Slapstick of Another Kind is a 1984 American comic science fiction film starring Jerry Lewis, Madeline Kahn and Marty Feldman. It was filmed in 1982, and released in March 1984 by both The S. Paul Company/Serendipity Entertainment Releasing Company and International Film Marketing. The film was written and directed by Steven Paul and is based on the novel Slapstick (1976) by Kurt Vonnegut.

Plot
The People's Republic of China is severing relations with all other nations. They have mastered the art of miniaturization, and have shrunk all their people to the height of two inches. The ambassador of China, Ah Fong, announces during a press conference that the key to all knowledge can be found from twins.

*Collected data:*
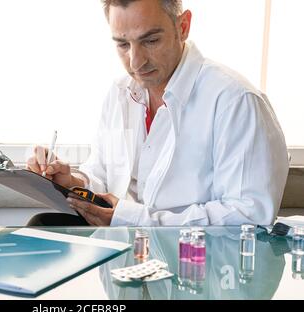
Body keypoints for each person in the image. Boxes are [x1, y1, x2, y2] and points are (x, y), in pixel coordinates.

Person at [26, 0, 289, 227]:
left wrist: (134, 219)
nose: (135, 62)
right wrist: (71, 181)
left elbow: (250, 215)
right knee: (39, 227)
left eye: (150, 41)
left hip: (199, 273)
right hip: (123, 269)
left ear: (183, 27)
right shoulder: (119, 94)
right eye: (122, 45)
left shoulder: (235, 102)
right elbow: (104, 178)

*Problems and tasks:*
(1) According to the Slapstick of Another Kind article, who wrote and directed the film?
(2) Please carry on with the Slapstick of Another Kind article, picking up right after its last sentence.
These rows are unrelated to the Slapstick of Another Kind article.

*Answers below:*
(1) Steven Paul

(2)
Caleb Swain and his wife Letitia are called "the most beautiful of all the beautiful people" by the press. However, when Letitia gives birth to twins who are called "monsters", the family doctor, Dr. Frankenstein informs the parents that the twins won't live more than a few months. The Swains decide to allow the twins to live their short life in a mansion staffed with servants, including Sylvester.

Fifteen years later, the twins are still alive. They have large heads and appear to be mentally disabled. Their parents, who have not seen them in all those years, receive a visit from the former Chinese ambassador who informs them that their children are geniuses who can solve the world's problems.

Along with the President of the United States, the parents pay the children a visit. They reveal themselves to be well-behaved and intelligent, explaining that they behaved "stupid" around the servants because they were simply emulating them.

A series of tests reveal that there is a telepathic connection between the twins, and their intelligence is only functional when they are together. Furthermore, when their heads are touching they reach a level of intelligence that has never been surpassed.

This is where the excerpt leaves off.